__What you are asked to do__
Render the lines from the line with "Sécurité maximale avec le mode" up to and including the line with "préparée pour un" as a Markdown table with the columns Row and Text, giving each line a row number and leaving out blank lines.

__Input material__
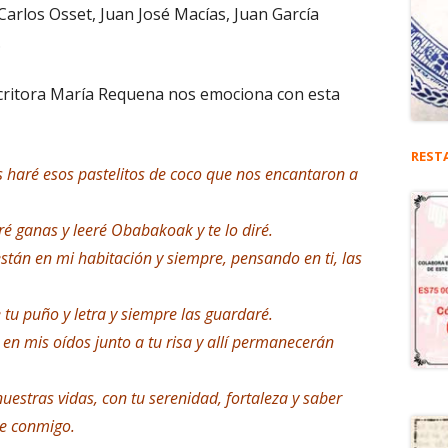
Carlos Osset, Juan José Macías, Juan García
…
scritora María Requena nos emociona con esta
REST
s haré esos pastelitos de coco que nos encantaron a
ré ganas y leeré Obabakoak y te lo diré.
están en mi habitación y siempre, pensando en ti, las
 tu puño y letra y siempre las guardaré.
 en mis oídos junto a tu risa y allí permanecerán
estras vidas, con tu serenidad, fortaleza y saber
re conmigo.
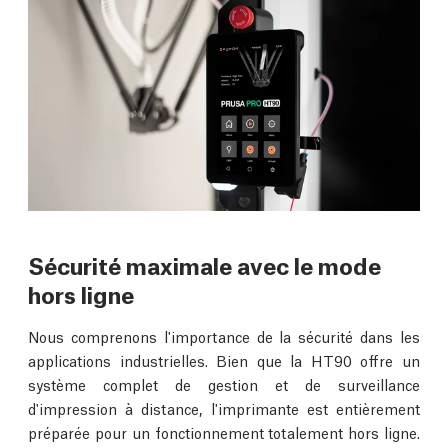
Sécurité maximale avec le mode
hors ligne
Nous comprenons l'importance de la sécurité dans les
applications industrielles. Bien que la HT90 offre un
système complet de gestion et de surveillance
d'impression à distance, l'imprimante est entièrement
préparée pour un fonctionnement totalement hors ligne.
...
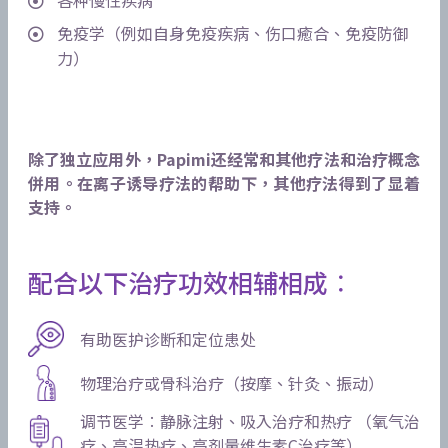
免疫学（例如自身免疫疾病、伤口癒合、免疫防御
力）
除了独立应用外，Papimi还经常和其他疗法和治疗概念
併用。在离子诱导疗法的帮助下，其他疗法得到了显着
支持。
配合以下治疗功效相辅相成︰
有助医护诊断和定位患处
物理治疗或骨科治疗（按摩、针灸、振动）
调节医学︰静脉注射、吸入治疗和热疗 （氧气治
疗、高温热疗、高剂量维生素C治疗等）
---
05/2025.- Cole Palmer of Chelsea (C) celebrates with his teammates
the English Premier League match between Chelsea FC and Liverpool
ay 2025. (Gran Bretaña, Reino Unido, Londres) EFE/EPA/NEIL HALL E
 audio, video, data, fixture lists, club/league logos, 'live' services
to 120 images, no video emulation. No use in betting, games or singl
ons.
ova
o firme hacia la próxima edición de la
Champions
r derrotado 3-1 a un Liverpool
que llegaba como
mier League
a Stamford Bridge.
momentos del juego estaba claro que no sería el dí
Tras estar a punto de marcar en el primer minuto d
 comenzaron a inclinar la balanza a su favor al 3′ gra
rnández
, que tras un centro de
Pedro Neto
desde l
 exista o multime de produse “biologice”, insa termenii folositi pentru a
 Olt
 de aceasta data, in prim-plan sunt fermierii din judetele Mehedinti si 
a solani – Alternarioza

__Answer section__
| Row | Text |
|---|---|
| 1 | Sécurité maximale avec le mode |
| 2 | hors ligne |
| 3 | Nous comprenons l'importance de la sécurité dans les |
| 4 | applications industrielles. Bien que la HT90 offre un |
| 5 | système complet de gestion et de surveillance |
| 6 | d'impression à distance, l'imprimante est entièrement |
| 7 | préparée pour un fonctionnement totalement hors ligne. |